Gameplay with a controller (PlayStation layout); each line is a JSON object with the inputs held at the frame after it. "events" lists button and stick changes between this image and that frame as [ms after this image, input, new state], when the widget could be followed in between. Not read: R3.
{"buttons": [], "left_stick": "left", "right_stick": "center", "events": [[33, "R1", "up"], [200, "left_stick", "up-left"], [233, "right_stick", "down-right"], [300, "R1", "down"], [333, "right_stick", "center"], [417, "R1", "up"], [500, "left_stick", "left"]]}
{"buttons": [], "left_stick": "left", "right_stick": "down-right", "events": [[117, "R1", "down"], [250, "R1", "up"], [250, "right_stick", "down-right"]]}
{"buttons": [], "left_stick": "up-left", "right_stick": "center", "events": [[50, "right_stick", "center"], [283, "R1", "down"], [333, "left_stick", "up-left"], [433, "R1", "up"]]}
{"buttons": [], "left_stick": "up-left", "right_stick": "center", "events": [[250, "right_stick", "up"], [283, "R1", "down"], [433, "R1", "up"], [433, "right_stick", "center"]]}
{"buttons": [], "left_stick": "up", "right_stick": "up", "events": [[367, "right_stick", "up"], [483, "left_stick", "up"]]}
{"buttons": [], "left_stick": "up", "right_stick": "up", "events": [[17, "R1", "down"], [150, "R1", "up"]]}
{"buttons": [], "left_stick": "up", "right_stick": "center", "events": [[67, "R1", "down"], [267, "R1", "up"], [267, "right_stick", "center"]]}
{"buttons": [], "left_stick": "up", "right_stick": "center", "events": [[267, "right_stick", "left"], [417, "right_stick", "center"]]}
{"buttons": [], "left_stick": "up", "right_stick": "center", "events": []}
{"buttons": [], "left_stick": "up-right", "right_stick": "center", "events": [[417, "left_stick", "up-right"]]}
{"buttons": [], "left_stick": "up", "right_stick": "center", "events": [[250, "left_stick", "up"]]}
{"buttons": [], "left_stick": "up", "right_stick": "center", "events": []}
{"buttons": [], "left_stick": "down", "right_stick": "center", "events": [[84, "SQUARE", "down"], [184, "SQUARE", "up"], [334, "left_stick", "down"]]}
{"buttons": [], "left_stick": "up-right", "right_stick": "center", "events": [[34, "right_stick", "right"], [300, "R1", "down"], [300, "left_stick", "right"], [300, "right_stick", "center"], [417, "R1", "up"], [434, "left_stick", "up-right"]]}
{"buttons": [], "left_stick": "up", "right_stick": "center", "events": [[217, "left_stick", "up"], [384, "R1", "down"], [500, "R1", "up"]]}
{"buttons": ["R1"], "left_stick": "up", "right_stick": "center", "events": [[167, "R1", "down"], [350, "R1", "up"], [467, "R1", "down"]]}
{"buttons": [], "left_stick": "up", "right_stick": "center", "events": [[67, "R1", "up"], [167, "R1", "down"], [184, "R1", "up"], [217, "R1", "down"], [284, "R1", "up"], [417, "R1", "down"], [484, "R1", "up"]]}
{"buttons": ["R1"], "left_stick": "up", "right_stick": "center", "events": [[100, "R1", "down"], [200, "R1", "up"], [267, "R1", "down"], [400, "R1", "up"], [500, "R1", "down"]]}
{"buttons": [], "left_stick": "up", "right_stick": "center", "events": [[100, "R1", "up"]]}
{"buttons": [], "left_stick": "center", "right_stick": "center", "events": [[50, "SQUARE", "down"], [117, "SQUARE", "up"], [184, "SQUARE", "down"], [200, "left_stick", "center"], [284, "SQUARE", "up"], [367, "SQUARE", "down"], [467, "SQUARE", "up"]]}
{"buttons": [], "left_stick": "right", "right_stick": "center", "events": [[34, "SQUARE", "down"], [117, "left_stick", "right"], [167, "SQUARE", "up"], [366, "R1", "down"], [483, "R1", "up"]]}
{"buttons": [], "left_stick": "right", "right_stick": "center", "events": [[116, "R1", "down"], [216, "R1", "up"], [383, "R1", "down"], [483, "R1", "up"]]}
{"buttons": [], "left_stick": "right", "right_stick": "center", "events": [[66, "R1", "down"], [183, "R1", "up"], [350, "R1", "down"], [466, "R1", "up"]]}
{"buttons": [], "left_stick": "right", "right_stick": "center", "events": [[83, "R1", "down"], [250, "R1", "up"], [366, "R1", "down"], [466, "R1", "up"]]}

+===+

* **Activity**
The answer is one number: how many lines of the material above contain "SQUARE".

* **Task solution**
3